** WHAT IS NEEDED **
Count the lines in the items below that contain the string "lyeh". Reply with the number alone.

THE RECORDS Block Start

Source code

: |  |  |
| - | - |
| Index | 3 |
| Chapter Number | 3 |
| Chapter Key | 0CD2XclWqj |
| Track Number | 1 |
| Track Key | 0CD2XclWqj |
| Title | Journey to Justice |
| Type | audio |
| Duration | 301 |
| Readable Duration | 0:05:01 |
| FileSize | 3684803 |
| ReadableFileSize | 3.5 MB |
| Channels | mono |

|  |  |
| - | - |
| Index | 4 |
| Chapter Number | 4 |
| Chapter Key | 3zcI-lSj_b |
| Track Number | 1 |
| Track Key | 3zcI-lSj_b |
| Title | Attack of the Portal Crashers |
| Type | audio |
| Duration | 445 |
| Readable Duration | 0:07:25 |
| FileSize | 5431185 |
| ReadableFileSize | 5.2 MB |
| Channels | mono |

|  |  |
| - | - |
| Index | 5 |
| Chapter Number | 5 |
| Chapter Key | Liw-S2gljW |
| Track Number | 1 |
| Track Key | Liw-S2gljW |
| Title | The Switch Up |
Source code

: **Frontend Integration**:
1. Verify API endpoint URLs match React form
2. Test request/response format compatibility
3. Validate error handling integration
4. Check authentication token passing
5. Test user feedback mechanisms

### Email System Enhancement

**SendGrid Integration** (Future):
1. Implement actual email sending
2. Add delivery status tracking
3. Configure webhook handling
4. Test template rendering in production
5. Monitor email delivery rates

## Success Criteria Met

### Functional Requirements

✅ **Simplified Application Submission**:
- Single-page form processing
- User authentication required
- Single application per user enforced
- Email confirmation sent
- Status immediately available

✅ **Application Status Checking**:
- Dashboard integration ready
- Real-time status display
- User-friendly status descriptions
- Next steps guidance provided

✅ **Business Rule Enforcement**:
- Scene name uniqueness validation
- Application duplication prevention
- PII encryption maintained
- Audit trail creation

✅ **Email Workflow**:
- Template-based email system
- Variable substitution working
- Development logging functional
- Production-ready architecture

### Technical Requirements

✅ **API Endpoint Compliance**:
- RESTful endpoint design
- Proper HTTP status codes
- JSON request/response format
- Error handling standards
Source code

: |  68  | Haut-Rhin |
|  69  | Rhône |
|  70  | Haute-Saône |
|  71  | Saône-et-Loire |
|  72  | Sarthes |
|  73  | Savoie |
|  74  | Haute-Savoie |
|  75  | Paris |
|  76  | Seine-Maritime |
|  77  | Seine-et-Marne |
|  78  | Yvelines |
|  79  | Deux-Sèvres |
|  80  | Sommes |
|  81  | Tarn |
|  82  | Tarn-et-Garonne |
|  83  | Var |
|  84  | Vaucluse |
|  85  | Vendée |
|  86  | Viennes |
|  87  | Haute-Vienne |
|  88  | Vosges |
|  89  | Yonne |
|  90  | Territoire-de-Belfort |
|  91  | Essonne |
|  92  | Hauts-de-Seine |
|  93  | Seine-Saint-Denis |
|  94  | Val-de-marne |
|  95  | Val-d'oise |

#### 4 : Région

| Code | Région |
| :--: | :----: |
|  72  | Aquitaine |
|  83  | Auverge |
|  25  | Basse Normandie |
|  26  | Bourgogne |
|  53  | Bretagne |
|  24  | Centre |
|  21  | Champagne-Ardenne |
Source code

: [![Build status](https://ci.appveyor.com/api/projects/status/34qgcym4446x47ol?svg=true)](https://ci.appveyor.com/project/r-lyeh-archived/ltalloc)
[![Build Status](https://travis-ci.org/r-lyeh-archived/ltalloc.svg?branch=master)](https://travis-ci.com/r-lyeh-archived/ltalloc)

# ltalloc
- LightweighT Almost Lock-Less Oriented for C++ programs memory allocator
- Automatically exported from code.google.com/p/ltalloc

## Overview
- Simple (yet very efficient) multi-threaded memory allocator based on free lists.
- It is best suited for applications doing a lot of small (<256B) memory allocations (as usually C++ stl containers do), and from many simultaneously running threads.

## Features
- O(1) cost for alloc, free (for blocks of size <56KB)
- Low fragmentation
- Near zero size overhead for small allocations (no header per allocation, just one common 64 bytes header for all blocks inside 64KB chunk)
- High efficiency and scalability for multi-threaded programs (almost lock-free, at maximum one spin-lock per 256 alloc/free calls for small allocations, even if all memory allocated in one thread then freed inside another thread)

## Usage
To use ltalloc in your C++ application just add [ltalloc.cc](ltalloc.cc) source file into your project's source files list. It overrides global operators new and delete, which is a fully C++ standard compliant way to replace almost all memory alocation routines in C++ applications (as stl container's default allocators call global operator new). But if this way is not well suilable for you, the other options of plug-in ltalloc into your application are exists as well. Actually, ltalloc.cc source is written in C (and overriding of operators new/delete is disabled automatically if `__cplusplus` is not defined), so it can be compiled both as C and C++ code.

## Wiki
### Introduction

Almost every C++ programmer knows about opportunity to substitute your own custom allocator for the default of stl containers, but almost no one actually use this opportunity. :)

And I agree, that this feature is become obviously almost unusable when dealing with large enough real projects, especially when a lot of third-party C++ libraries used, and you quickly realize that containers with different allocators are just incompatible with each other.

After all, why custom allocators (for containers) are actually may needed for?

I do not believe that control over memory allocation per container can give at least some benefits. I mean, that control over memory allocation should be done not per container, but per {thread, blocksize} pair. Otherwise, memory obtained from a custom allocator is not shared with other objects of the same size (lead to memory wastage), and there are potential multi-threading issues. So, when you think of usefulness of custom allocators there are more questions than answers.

THE RECORDS Block End

** WRITTEN RESPONSE **
2